EXCERPT PROVIDED =>
-----
Document Type

Theses, Ph.D

Rights

Available under a Creative Commons Attribution Non-Commercial Share Alike 4.0 International Licence

Publication Details

Successfully submitted for the award of Doctor of Philosophy (Ph.D) to the Technological University Dublin, 2008.

Abstract

The posthuman is a concept that has accrued much currency in disciplines as diverse as legal theory, artificial life science and philosophy. This thesis explores the meaning of the concept by initially examining what it means to be human, finding that art and science have so far failed to provide a long-lasting definition of humanness. Instead of a temporal “coming-after” stage of humanity, posthumanism might be more usefully seen as a concept that draws attention to the cracks that have always existed in the apparently water-tight description of the human- how the “human” has changed radically and continues to change radically over time. Following this, it examines how posthumanism is imagined in technological discourses, as well as how philosophy uses the technological to think through dilemmas of existence. With this mapping of the posthuman, we turn to how the post-human is imagined in the current era of visual culture, and in particular international corporate advertisements. Advertising constitutes a fundamentally important and influential site of the aesthetic imagination, yet the ways in which advertising imagines concepts such as the future, technology and the human are underexamined. This work combines historical and philosophical accounts of technology, poststructural literary and film criticism, and Derridean close reading as a special toolset to examine the visual culture of the posthuman. It shows a) how the technologised body of the future acquires meaning and how this meaning cannot be simplistically thought of in terms of a liberatory/oppressive economy, b) how the primitive, technology and horror emerge as interrelated tropes to articulate alternative forms of identity that could be termed a posthuman biology, and c) how cybernetics, nanotechnology, complexity and networks carry ideological assumptions about existence that produce an aesthetic imagination different to previous technological eras.
-----
DATA SUPPLIED =>
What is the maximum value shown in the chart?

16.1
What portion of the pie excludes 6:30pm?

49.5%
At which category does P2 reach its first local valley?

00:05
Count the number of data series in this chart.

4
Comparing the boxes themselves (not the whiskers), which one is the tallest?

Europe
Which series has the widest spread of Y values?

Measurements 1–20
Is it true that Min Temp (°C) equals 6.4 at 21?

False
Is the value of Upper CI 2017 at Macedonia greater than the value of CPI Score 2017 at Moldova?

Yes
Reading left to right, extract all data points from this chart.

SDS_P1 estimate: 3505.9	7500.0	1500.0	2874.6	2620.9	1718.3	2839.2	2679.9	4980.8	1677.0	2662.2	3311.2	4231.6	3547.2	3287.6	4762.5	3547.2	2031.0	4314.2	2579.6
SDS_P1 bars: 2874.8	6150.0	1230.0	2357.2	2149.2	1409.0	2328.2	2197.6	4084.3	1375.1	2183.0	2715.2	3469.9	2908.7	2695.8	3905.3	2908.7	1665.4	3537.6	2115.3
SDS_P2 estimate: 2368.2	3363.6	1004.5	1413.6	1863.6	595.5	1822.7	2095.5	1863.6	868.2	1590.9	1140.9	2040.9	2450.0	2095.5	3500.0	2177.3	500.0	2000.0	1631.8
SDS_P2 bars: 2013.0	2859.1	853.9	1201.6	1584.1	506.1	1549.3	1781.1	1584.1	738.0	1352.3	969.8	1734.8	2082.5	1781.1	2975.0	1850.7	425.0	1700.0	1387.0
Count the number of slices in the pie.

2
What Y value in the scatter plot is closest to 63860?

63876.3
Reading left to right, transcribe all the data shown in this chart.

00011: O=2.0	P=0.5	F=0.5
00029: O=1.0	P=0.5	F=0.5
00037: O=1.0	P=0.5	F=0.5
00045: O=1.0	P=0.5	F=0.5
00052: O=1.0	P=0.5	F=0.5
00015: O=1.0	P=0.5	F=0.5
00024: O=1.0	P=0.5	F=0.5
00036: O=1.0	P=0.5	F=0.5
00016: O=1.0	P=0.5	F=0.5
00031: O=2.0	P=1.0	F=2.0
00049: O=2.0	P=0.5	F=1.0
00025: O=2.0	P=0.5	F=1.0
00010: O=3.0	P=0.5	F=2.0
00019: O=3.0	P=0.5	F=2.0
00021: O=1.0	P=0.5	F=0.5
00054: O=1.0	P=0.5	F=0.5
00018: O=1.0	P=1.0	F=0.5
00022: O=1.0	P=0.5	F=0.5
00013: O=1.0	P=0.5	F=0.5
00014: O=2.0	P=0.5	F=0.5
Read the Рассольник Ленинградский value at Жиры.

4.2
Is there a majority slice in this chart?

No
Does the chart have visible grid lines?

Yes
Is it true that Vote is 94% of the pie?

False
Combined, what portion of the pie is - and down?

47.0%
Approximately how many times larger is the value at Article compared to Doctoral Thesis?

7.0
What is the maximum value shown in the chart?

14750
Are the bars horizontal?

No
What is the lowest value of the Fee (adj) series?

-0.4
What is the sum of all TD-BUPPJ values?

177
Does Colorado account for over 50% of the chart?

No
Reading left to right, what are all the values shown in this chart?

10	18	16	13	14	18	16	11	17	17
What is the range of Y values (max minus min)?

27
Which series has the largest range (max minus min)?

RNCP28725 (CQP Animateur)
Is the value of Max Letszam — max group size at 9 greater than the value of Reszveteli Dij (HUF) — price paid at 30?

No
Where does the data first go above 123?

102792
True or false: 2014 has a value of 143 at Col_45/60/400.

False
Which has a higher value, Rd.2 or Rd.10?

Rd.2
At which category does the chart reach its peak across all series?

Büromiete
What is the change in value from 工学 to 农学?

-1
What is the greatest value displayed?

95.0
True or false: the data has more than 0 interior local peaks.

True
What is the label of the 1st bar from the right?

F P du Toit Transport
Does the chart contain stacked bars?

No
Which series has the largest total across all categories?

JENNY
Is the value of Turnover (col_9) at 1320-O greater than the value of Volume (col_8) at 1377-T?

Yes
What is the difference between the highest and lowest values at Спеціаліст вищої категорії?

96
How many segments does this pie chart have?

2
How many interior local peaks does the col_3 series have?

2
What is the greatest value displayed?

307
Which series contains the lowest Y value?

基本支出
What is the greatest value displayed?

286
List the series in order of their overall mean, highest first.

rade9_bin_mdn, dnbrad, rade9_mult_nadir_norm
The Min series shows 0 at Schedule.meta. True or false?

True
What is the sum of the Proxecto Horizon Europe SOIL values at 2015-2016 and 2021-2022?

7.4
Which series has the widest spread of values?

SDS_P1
-----
WORK TASK 1 => Name the disciplines that the abstract of the posthumanism thesis above gives as places where the concept of the posthuman has gained currency.
WORK TASK 2 => Rewrite the paragraph of the posthumanism thesis abstract that begins "The posthuman is a concept" as a brief bulleted list that keeps its main facts.

ANSWER SECTION 1 =>
- Legal theory
- Artificial life science
- Philosophy

ANSWER SECTION 2 =>
- The posthuman concept has currency in fields including legal theory, artificial life science and philosophy.
- The thesis first examines what it means to be human. It finds that art and science have not provided a lasting definition of humanness.
- It proposes seeing posthumanism as a concept that shows the cracks in the description of the human, rather than as a stage that comes after humanity. The "human" has changed radically over time and continues to change.
- It examines how technological discourses imagine posthumanism and how philosophy uses the technological to think through dilemmas of existence.
- It then turns to how the post-human is imagined in current visual culture, especially international corporate advertisements. Advertising is an influential site of the aesthetic imagination, but how it imagines the future, technology and the human is underexamined.
- Its methods combine historical and philosophical accounts of technology, poststructural literary and film criticism, and Derridean close reading.
- It shows three things:
  - The technologised body of the future gains meaning that cannot be reduced to a liberatory/oppressive economy.
  - The primitive, technology and horror are interrelated tropes that express alternative identities, which could be termed a posthuman biology.
  - Cybernetics, nanotechnology, complexity and networks carry ideological assumptions about existence. These assumptions produce an aesthetic imagination different from earlier technological eras.